L’homme a perdu ses croyances, il a perdu l’idée de la mort. Par là même il a oublié la grâce, le sublime, pour le changer en la monotonie, l’hypnotisme environnant. Il n’y a plus de penseurs ou, du moins, ils sont comme effacés, mis sur le côté, absents des médias.

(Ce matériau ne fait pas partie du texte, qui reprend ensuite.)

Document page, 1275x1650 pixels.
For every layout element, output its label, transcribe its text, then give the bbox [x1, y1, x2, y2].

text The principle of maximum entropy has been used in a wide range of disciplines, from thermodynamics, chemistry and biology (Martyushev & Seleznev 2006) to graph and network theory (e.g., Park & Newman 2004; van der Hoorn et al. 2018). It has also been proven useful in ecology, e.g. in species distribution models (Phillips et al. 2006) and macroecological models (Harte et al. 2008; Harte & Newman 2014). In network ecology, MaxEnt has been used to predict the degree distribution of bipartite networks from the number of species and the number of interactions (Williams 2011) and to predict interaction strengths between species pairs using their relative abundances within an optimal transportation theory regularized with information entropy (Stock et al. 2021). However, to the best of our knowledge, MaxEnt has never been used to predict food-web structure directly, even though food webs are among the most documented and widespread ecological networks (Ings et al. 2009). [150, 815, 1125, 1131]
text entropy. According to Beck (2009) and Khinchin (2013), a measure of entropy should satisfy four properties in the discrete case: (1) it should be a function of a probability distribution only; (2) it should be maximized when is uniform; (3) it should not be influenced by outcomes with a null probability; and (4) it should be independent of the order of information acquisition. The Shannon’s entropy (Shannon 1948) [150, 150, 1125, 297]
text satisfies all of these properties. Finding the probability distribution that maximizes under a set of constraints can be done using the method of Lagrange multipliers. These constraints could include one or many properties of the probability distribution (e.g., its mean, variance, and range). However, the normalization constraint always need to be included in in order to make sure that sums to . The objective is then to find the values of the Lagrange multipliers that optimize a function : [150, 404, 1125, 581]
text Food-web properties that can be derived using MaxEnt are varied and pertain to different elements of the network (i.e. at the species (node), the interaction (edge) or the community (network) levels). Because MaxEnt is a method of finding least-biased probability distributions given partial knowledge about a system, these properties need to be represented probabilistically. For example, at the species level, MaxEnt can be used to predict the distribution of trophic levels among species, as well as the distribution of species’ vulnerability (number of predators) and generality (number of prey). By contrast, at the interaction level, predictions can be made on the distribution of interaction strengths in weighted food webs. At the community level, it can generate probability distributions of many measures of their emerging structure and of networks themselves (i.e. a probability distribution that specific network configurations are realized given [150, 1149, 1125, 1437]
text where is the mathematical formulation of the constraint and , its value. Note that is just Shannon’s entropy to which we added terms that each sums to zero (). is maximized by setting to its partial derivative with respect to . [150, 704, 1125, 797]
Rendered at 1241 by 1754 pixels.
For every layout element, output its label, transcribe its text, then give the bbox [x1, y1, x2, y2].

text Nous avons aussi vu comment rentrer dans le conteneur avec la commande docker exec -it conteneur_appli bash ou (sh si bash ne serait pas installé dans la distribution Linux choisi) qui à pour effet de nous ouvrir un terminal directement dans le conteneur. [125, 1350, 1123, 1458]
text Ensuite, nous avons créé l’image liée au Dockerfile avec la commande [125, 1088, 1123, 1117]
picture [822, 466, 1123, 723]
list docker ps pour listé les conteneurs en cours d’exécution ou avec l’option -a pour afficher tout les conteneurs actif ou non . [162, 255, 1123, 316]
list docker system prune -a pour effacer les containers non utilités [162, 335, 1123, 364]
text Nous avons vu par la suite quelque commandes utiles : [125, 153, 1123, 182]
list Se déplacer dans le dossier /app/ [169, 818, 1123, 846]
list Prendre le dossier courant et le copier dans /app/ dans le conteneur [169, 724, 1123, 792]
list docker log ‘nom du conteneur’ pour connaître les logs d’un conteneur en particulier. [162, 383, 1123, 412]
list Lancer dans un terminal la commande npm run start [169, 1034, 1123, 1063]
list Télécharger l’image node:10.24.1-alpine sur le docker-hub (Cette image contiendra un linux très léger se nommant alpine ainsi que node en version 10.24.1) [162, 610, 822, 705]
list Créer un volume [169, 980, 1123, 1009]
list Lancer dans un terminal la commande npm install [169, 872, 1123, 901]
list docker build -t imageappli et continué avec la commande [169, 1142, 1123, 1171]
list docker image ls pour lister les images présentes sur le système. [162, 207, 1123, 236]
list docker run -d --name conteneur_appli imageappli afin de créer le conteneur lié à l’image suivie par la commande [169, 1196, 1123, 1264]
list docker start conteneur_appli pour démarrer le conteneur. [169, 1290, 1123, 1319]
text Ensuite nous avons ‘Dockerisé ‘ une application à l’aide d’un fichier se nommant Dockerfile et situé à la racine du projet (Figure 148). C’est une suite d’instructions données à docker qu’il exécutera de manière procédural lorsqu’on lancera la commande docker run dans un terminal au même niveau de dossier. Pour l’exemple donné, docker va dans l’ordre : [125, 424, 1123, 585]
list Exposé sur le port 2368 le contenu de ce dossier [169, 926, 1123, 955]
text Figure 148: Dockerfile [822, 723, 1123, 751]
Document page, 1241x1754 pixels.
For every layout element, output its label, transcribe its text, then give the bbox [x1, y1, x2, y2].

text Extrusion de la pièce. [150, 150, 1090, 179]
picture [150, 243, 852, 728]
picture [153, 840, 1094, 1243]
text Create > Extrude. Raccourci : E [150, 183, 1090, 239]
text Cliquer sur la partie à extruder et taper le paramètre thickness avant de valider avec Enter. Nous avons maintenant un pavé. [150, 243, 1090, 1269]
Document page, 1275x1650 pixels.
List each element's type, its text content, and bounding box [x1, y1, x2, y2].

Dans cet environnement ne sont produits que des débiles en masses. Il ne reste que des pantins désarticulés. Qui pourrait me comprendre ? Sans doute lirez-vous ces quelques mots en vous disant, encore un illuminé, automatiquement, votre raison ira ranger ces idées dans le tiroir nommé fantasmagories, aux oubliettes, et vous irez courir les corps et ses images dans les rues, derrière les écrans, vous entendrez votre portable sonner et vous ramener à la vie concrète et bien réelle, entraînés dans ce grand manège hypnotique qu’on appelle le quotidien (ce grand vide), l’habitude, vous irez dans votre vie continuer encore votre route matérielle, chaque jour nouant quelques noeuds, et toute votre voix intérieure, celle qui vous parle et vous réveille parfois au milieu de la nuit pendant votre sommeil, alors que vous étiez en plein rêve, cette voix vous dira  » Que suis-je devenu ? « . Et vous refermerez sur-le-champ cette résonnance maudite, cette boîte de pandore, cette voix de malheur comme sortie tout droit des enfers, cette voix qui est vous-même, vous enfant, vous espérant, vous rêvant, vous pleurant, vous agissant. Vous sincère. Vous vivant. Vous rangerez cette voix dans un tiroir profondément enfoui, dans le caveau que vous portez en vous, et vous retournerez dans ce que vous appelez la vie, mais qui n’en est que l’insipide imitation.